Pour ceux d’entre nous qui aiment ramper sur des systèmes complexes, passer des heures, voire des jours, à faire fonctionner le matériel et les logiciels de concert, travailler dans des endroits comme la NASA ou le CERN semble être un travail de rêve. Imaginez avoir l’opportunité de tourner une clé sur la navette spatiale ou le Large Hadron Collider (LHC) – non seulement vous pouvez passer du temps de qualité avec certaines des machines les plus avancées jamais produites, vous pouvez être sûr que votre ce travail fera progresser la compréhension scientifique de l’univers qui nous entoure.

Ou du moins, c’est ce que nous supposons que cela doit ressembler à des étrangers. Mais qu’en est-il de quelqu’un qui l’a réellement vécu ? Qu’est-ce qu’un vrai employé, quelqu’un qui a dû se réveiller au milieu de la nuit parce qu’un système obscur s’est détraqué et a bloqué une machine dont la construction a coûté 4,75 milliards de dollars aux contribuables, pense à travailler à l’Organisation européenne pour la recherche nucléaire ?

Daniel Valuch

Heureusement pour nous, Daniel Valuch s’est arrêté au Hack Chat cette semaine pour répondre exactement à cette question. En partageant tout, depuis son entrevue d’entrée éreintante de neuf heures jusqu’aux premiers jours du LHC où les pannes se produisaient toutes les quelques minutes, il n’a pas édulcoré la situation. Cela dit, après avoir passé deux heures à partager ses histoires fascinantes avec les membres de la communauté, la réponse semble assez claire : Daniel aime son travail autant que nous le pensions.

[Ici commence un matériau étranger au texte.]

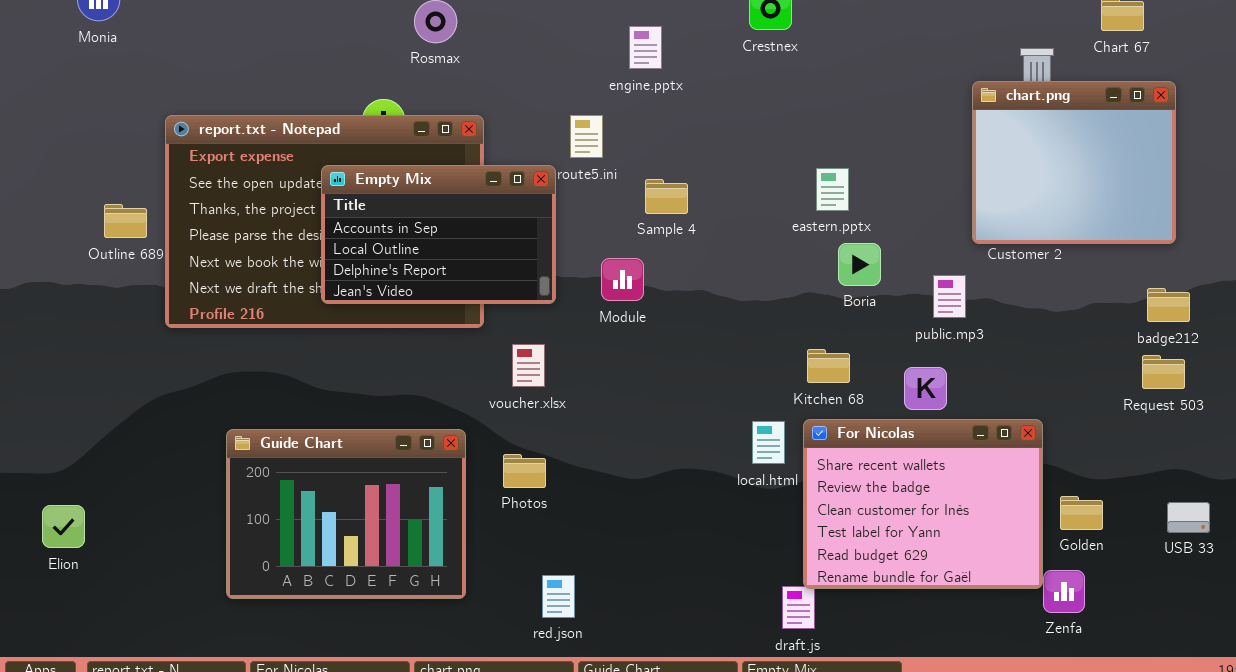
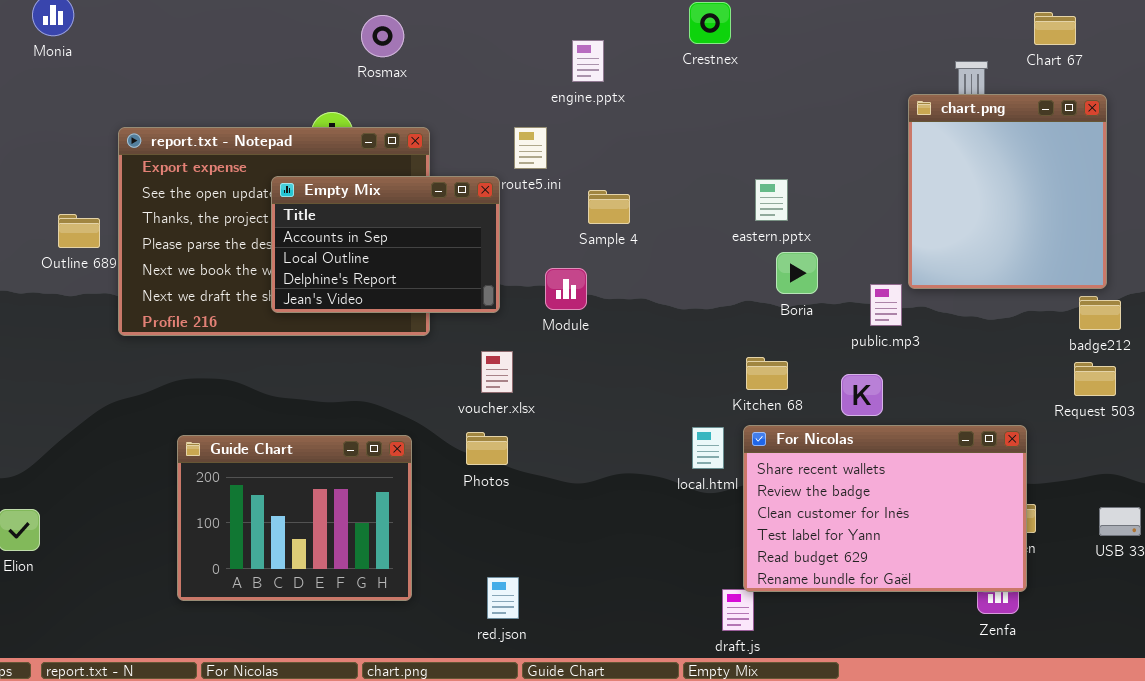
chart.png: [972,81,1176,244] -> [908,94,1107,289], resized
voucher.xlsx: [512,344,545,387] -> [481,351,513,393], moved
For Nicolas: [803,419,1043,589] -> [743,425,1027,592], resized
Photos: [503,454,546,488] -> [466,432,508,465], moved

Au début de la conversation, il dit que rejoindre l’équipe du LHC alors qu’il était encore en construction lui a rappelé des films et des documentaires qu’il avait vus sur le programme Apollo Moon de la NASA. Il y avait un sentiment palpable que ce sur quoi ils travaillaient était d’une grande importance scientifique et historique, et il ne pouvait s’empêcher d’être impressionné par les brillants scientifiques et ingénieurs avec lesquels il côtoyait. Il était peut-être le petit nouveau du laboratoire, mais grâce à son expérience RF, Daniel s’est rapidement retrouvé à travailler avec les ADC, DAC et FPGA à haut débit chargés de contrôler le faisceau de particules accélérées.

Pour le pirate domestique, il n’est peut-être pas immédiatement évident de savoir comment les compétences RF s’appliquent aux accélérateurs de particules. Mais bien sûr, il s’agit de RF à une échelle que peu d’entre nous peuvent imaginer. Comme l’explique Daniel, l’accélération et la stabilisation du faisceau nécessitent plusieurs amplificateurs de classe mégawatt, et une bonne connaissance pratique de la théorie RF est indispensable. Selon ses propres mots, « il n’y a pas de physique sans RF et pas de RF sans physique ».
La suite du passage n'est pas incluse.